The interior of Harry’s Restaurant
Disclaimer: for the first time in Independent history, the editorial staff would like to assure you that this review is not fiction or satire, and that the following events really happened to our news editor.
Harry’s Pub, located on 11th St. near Ford’s Theater and only a short walk from the White House, provides a charming and unique fusion of a classic American diner experience and a rip in the fabric of reality. I first learned about Harry’s on accident while following up on a job opportunity that turned out to be a movie-reviewing scam, and I had been eager to try it for a while.

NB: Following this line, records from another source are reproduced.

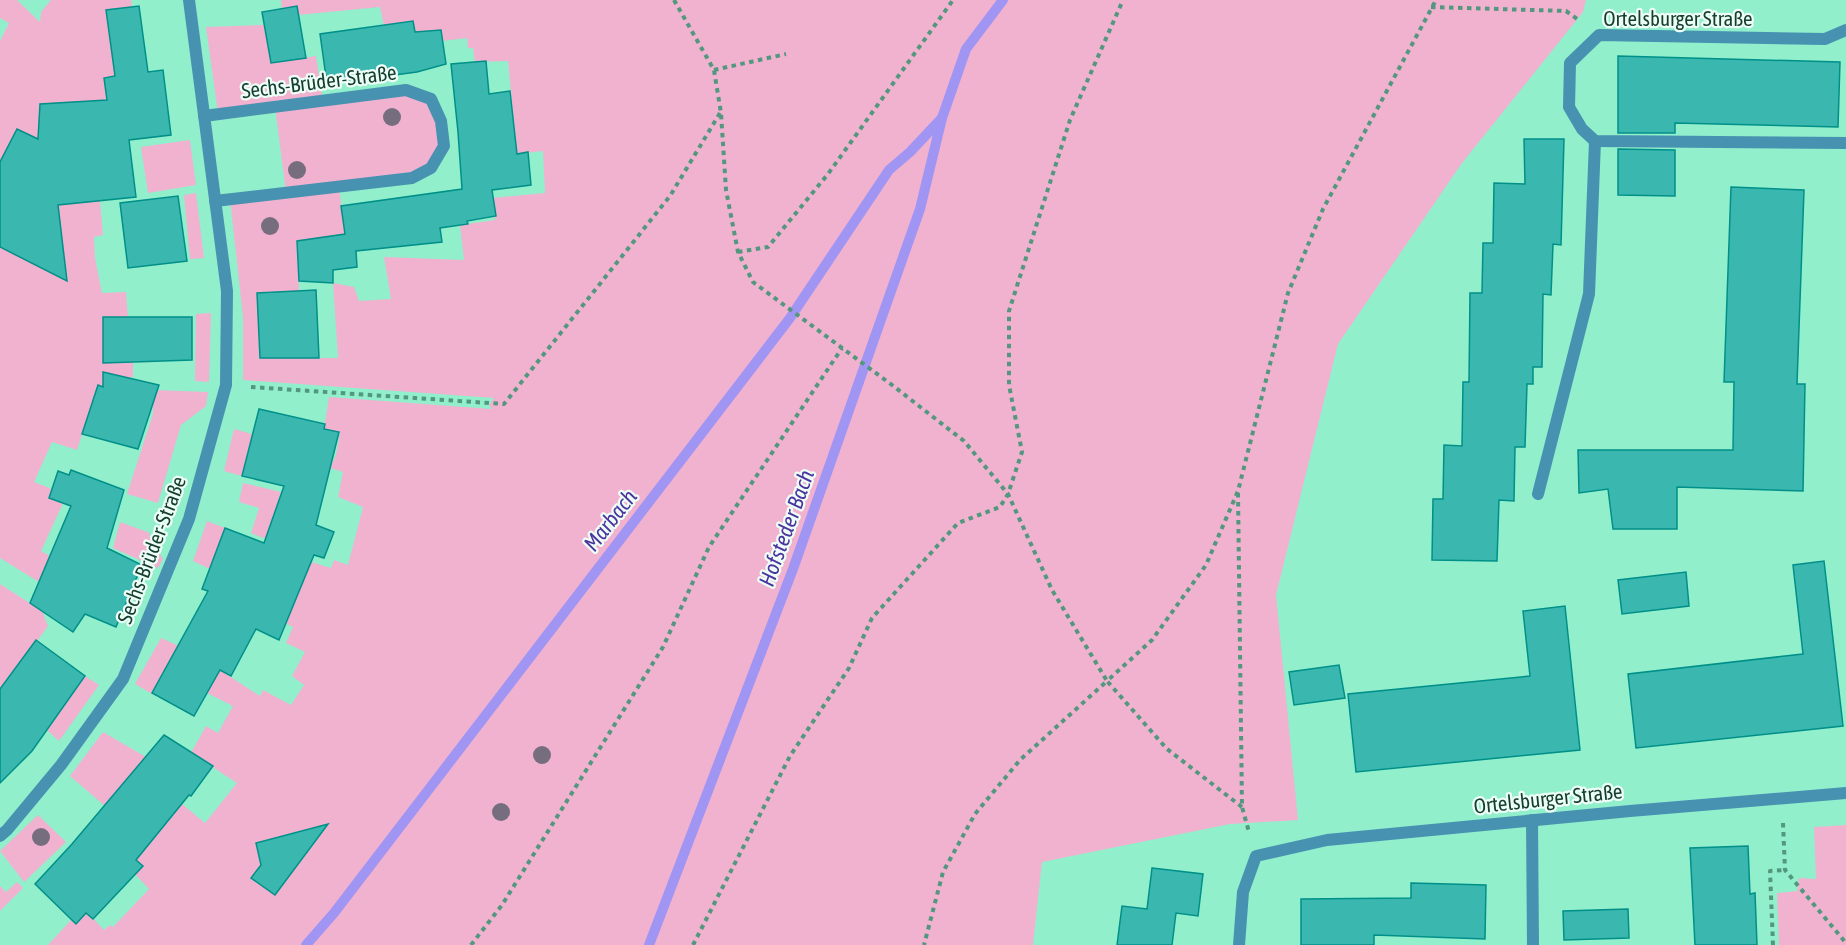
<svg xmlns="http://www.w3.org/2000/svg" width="1846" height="945" viewBox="0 0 1846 945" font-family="'Asap Condensed',sans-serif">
	<rect width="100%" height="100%" fill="#91efcc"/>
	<!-- green -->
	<g fill="#f1b2d0">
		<path d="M 0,0 L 17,0 L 40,22 L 41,12 L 51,0 L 131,0 L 132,7 L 116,76 L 104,78 L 109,114 L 84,202 L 100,201 L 103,235 L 94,237 L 95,258 L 102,293 L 126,292 L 128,318 L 133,331 L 133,377 L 110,378 L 85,425 L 77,450 L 52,442 L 34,482 L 52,489 L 49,498 L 63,503 L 41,551 L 50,556 L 39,582 L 0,558 L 0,41 L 9,23 L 0,18 Z"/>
		<path d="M 281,0 L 1586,0 L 1583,12 L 1462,163 L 1338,344 L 1276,595 L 1298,820 L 1230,824 L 1042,862 L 1033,945 L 48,945 L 72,919 L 77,923 L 87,912 L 104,930 L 110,925 L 113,927 L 149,889 L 135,874 L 143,866 L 122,848 L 142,825 L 156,836 L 182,804 L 205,823 L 237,783 L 191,753 L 206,726 L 218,733 L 233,706 L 207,693 L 220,670 L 260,696 L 263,690 L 291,705 L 304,685 L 292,676 L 305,652 L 286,643 L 293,627 L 283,622 L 311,562 L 331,568 L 334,560 L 348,565 L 363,507 L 338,497 L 343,472 L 330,468 L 336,455 L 340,433 L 324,429 L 329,397 L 492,409 L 489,405 L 494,398 L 243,380 L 243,317 L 230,199 L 286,192 L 275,107 L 218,113 L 206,27 L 264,25 L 271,63 L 316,56 L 323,101 L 406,90 L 431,99 L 443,136 L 431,168 L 339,187 L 345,234 L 297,242 L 299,291 L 257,293 L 261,358 L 338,358 L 333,283 L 354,287 L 359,301 L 391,299 L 384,257 L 464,260 L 460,225 L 495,220 L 493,198 L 545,193 L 543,151 L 517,154 L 508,61 L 475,62 L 473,48 L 468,48 L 467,38 L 442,41 L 416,32 L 413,21 L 384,26 L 380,7 L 298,15 L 282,9 Z"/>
		<path d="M 190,140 L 196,185 L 148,193 L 141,147 Z"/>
		<path d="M 196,193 L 204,258 L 190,259 L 184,195 Z"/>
		<path d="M 211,313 L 209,382 L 195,381 L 196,314 Z"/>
		<path d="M 153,390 L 208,392 L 206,406 L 181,425 L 158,503 L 127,494 L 153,414 Z"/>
		<path d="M 234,429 L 252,434 L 242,476 L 224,471 Z"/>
		<path d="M 243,483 L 281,492 L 266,539 L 251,533 L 259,508 L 239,502 Z"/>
		<path d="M 207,521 L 225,528 L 210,569 L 193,561 Z"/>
		<path d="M 120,522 L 150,533 L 149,536 L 163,559 L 158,568 L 113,548 Z"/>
		<path d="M 0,584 L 42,611 L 48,626 L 0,692 Z"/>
		<path d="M 161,638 L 179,646 L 152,694 L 135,684 Z"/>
		<path d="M 85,676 L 99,685 L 59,741 L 47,730 Z"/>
		<path d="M 103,732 L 146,757 L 105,806 L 70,776 Z"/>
		<path d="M 38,815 L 66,842 L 24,882 L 0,851 Z"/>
		<path d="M 1846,825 L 1846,945 L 1779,945 L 1777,893 L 1797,891 L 1799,878 L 1816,879 L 1814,827 Z"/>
		<path d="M 17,882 L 23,888 L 0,911 L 0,886 L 6,892 Z"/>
	</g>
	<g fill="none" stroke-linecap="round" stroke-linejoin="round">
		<!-- stream -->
		<g stroke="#a195f3" stroke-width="10">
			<path d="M 306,945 L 334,913 L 790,318 L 889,170 L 910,152 L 942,118"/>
			<path d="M 649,945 L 793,569 L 920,209 L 942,118 L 966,49 L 1003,0"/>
		</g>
	</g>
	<!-- building -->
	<g fill="#3ab8af" stroke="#009089" stroke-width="1.5">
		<path d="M 139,6 L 148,72 L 163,70 L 171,135 L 129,140 L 136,197 L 58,205 L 67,281 L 0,247 L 0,162 L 17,129 L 38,139 L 40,104 L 107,100 L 104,78 L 115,76 L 106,10 Z"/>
		<path d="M 297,6 L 306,58 L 271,63 L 262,12 Z"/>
		<path d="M 413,21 L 415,32 L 441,30 L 446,64 L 417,72 L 327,84 L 320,34 Z"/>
		<path d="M 1618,56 L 1840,62 L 1838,127 L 1675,123 L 1675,133 L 1618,133 Z"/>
		<path d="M 486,61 L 489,94 L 510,91 L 517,154 L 528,152 L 531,185 L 492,190 L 496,216 L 467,221 L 468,224 L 440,228 L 442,242 L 356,251 L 357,267 L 333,270 L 333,283 L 299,281 L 297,241 L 345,234 L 341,206 L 462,189 L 458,132 L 451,64 Z"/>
		<path d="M 1524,139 L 1564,139 L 1561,245 L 1553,244 L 1551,295 L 1543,294 L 1542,367 L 1533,367 L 1533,384 L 1527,384 L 1525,447 L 1515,447 L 1514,501 L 1499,500 L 1497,561 L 1432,560 L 1433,499 L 1443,499 L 1444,445 L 1462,446 L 1463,382 L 1469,382 L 1470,293 L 1482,293 L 1483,243 L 1493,243 L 1494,183 L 1525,184 Z"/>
		<path d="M 1618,149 L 1675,150 L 1675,196 L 1618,195 Z"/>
		<path d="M 1731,187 L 1804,190 L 1797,384 L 1805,384 L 1803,491 L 1677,487 L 1677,529 L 1613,529 L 1608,489 L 1579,493 L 1578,450 L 1733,450 L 1734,382 L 1724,382 Z"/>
		<path d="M 178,196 L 187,261 L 128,268 L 120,203 Z"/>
		<path d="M 316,290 L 319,358 L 260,358 L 257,293 Z"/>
		<path d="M 103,317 L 192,317 L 192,360 L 103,363 Z"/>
		<path d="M 103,372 L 159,385 L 138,449 L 82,434 L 98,385 L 103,387 Z"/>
		<path d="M 259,409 L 325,424 L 324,429 L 339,432 L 316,525 L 334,532 L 324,558 L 314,555 L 279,640 L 256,629 L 231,676 L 220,670 L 194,716 L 152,693 L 208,591 L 202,589 L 225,528 L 264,543 L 284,486 L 242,476 Z"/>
		<path d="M 71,470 L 124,490 L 107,548 L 142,565 L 116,627 L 85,614 L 73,632 L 30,603 L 71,506 L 49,498 L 58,471 L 69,475 Z"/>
		<path d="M 1824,561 L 1843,726 L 1636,748 L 1628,674 L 1803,654 L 1793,565 Z"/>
		<path d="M 1686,572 L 1689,606 L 1622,614 L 1618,580 Z"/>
		<path d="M 1565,606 L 1580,750 L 1356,772 L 1348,694 L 1530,676 L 1523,611 Z"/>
		<path d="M 36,640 L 85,676 L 32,751 L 0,783 L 0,689 Z"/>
		<path d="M 1339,665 L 1345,698 L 1294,705 L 1289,672 Z"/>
		<path d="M 164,735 L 213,766 L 191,796 L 189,795 L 136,860 L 143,866 L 93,919 L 86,913 L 76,924 L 35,884 L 72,844 Z"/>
		<path d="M 328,824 L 275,895 L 251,878 L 261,865 L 256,843 Z"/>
		<path d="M 1748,846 L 1750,894 L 1755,893 L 1757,945 L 1695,945 L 1690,848 Z"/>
		<path d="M 1152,868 L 1203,874 L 1198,916 L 1176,913 L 1172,945 L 1117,945 L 1122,906 L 1147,909 Z"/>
		<path d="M 1411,883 L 1486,885 L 1485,939 L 1374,935 L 1374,945 L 1301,945 L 1301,899 L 1411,898 Z"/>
		<path d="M 1628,909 L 1629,938 L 1564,940 L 1563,911 Z"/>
	</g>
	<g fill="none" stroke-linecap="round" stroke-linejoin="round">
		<!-- path -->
		<g stroke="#54977f" stroke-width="4" stroke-dasharray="4.5 4.5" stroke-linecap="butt">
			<path d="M 674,0 L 714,70 L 721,113 L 726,190 L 738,252 L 753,282 L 892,385 L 964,441 L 1008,494 L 1052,590 L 1107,681 L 1020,760 L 975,814 L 943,872 L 924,945"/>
			<path d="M 1431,7 L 1566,11 L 1580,21"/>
			<path d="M 714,70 L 786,54"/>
			<path d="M 738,252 L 768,247 L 828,174 L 953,0"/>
			<path d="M 251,387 L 504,404 L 670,196 L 720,113"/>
			<path d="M 1238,493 L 1242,807 L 1249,832"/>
			<path d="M 1242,807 L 1167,749 L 1107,681 L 1152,640 L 1206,565 L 1238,491 L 1288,293 L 1323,209 L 1436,0"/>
			<path d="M 1783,823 L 1785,870 L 1846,943"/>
			<path d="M 471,945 L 502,905 L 663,647 L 709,547 L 842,348"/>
			<path d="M 693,945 L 790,756 L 849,668 L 872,618 L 958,523 L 1000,507 L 1008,494 L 1022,452 L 1009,385 L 1009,311 L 1070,120 L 1123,0"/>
			<path d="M 1773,945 L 1770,871 L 1785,870"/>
		</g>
		<!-- service -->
		<path stroke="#4792b1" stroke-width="12" d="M 1538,494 L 1589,294 L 1595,141"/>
		<!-- minor -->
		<g stroke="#4792b1" stroke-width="12">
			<path d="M 1846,30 L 1825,39 L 1599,35 L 1570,63 L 1569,107 L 1582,129 L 1595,141 L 1846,143"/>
			<path d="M 204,116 L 406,90 L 431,99 L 441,121 L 444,146 L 431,168 L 412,178 L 215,201"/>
			<path d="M 1532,820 L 1533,945"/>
			<path d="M 0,836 L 7,830 L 61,765 L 123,679 L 189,519 L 226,385 L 227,291 L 189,0"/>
			<path d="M 1239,945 L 1243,892 L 1256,856 L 1327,840 L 1630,811 L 1846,793"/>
		</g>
	</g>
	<!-- trees -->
	<g fill="#766e7e">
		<circle cx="392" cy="117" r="9"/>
		<circle cx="297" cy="170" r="9"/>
		<circle cx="270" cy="226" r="9"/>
		<circle cx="542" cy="755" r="9"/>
		<circle cx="501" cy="812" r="9"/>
		<circle cx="41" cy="837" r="9"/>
	</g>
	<g text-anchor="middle" stroke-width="4.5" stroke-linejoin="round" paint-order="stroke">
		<!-- street labels -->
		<g font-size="21" fill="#153d30" stroke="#edfef7">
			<text x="1678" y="26">Ortelsburger Straße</text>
			<text transform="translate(319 82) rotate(-7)" y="7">Sechs-Brüder-Straße</text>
			<text transform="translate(152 550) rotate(-69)" y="7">Sechs-Brüder-Straße</text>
			<text transform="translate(1548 799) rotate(-6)" y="7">Ortelsburger Straße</text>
		</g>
		<!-- water labels -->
		<g font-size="22" font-style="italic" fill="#4e339f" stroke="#edfef7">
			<text transform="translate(610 520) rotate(-52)" y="8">Marbach</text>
			<text transform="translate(786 528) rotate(-70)" y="8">Hofsteder Bach</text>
		</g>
	</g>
</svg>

I walked in one wintry afternoon, greeted the waitress, and, when she did not prompt me, explained that I wanted a table for lunch.
“What for,” she intoned.
Her voice did not even inflect a question onto the end of her sentence. In retrospect, she may have been asking if I wanted the table for breakfast or lunch. At the time, however—after my soul returned to my body from the depths of purgatory to which it had been cast—I stuttered my way through some variant of “It’s snowing and I want lunch.” She then showed me to a booth, stuck a menu into my hands, plugged her phone into the wall socket beside me, and walked off, leaving it charging on top of my hat.
My first thought was that the restaurant might have been closed, and the waitress simply did not bother to tell me. I was the sole patron, aside from the waitress and three other waiters, who did not seem even slightly interested in me. I had plenty of time to admire the decor, which was a charmingly vintage red-and-white classic diner scheme that was just slightly… off. There was nothing glaringly wrong with the place, except for the sensation of tingling oddness that followed me around. It felt a lot like one of those dreams that you spend wondering why everything feels so strange, only to wake up and realize that everyone was naked or a dolphin.
Among the odd things I noticed, the special of the day was Chicken Tequila Soup. I must have read and reread that signboard ten times, wondering every time if I had misread “tortilla.” The restaurant was filled with tiny details as such—each innocuous on its own, but feeling increasingly unreal as they piled up. Over the bar, instead of basketball or CNN, one TV was tuned to a man making barbeque glaze out of coffee grounds. The other featured betting on virtual horse racing, starring halfway-rendered horses straight out of a nineties computer game. The horse that won—a detail I could not make up if I tried—was named “Big Po Po.”
Let me state outright: I truly did enjoy my lunch. I have no desire to slander Harry’s; the food was good. I did not have the chicken tequila soup, a decision which still haunts my mind in a way I cannot describe—like a phantom scar—but the meal I ate was probably among the better pastas I have had for twelve dollars in D.C. The food is midrange in price, and the menu overflows with variety. For a diner-shaped pocket dimension, Harry’s neither discriminates nor lacks in options. Harry’s also prides itself on appetizers, especially the many photos of popcorn that fill their website.
I left with a styrofoam box of tables scraps, wondering disconcertedly if I had just fallen asleep at a normal restaurant and managed to order, eat, and pay without waking from my dream. The box of Schrodinger’s Leftovers in my fridge, once I worked up the courage to open and reheat it, confirmed for me that my experience was real. Even now, I am unable to articulate exactly what about Harry’s disconcerted me so much. Every detail I write seems harmless enough, but I left feeling as though I had survived the food critic’s equivalent of a close encounter of the third kind.
Harry’s restaurant is a charming, reliably American diner experience which offers a diverse menu, affordable pricing, and vague feelings of existential dread. The dining experience is slightly odd, but the affordable menu options are more than adequate compensation. While not immediately convenient for the Georgetown student, Harry’s diverse spread commands a repeat visit—both to sample their diverse cuisine, and to confirm that I was not hallucinating my first visit. My family and friends still do not believe me; four out of five stars.